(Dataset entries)
-- -- --

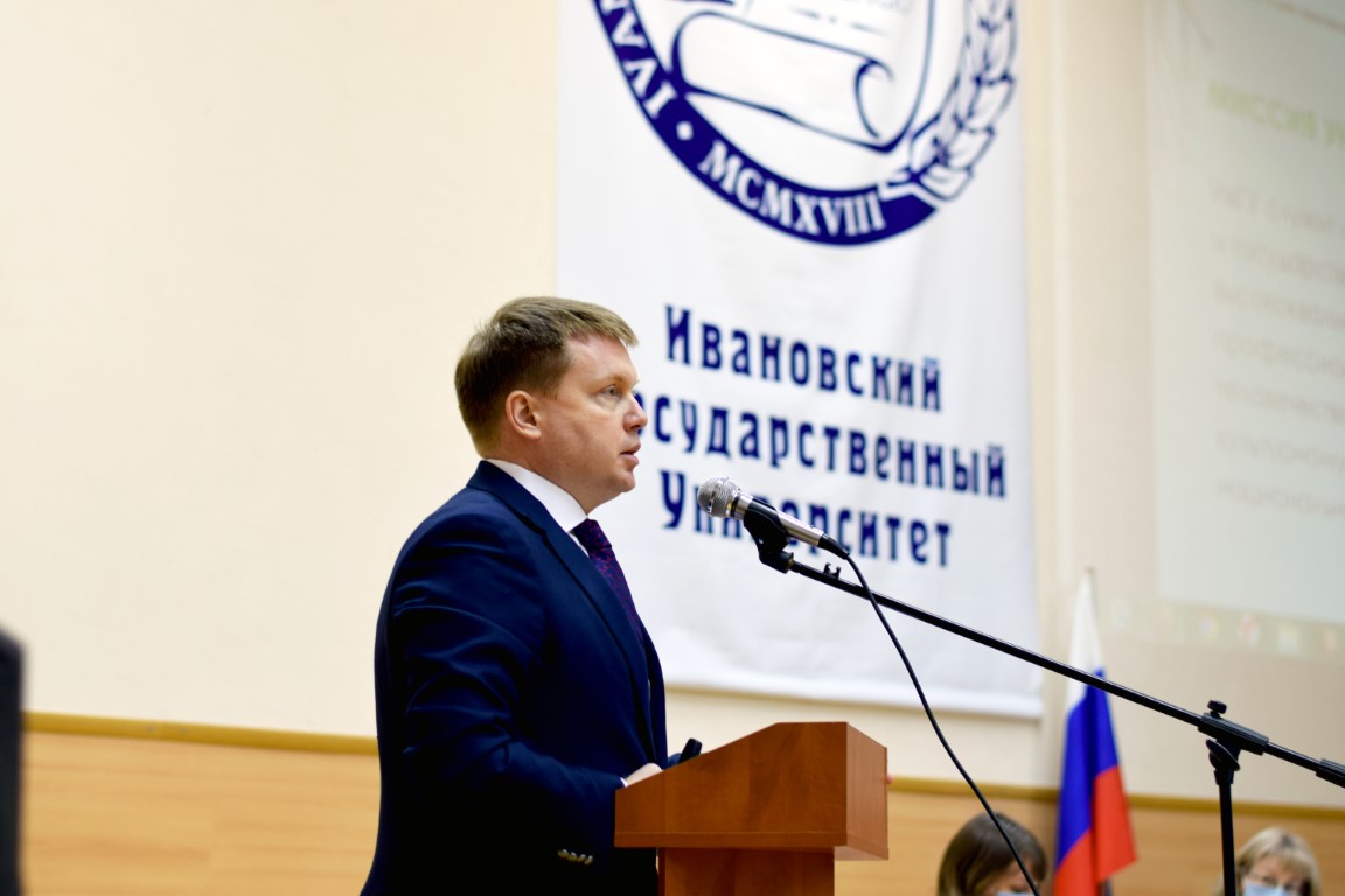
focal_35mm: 75
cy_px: 448
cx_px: 672
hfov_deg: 27.0
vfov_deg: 18.2
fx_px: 2802
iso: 250
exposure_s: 1/60
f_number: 2.5
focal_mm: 50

-- -- --

▸ TASK GOAL
In repeating the lines above, keep the wording exact and leave every picture out.

▸ ANSWER SPACE
focal_35mm: 75
cy_px: 448
cx_px: 672
hfov_deg: 27.0
vfov_deg: 18.2
fx_px: 2802
iso: 250
exposure_s: 1/60
f_number: 2.5
focal_mm: 50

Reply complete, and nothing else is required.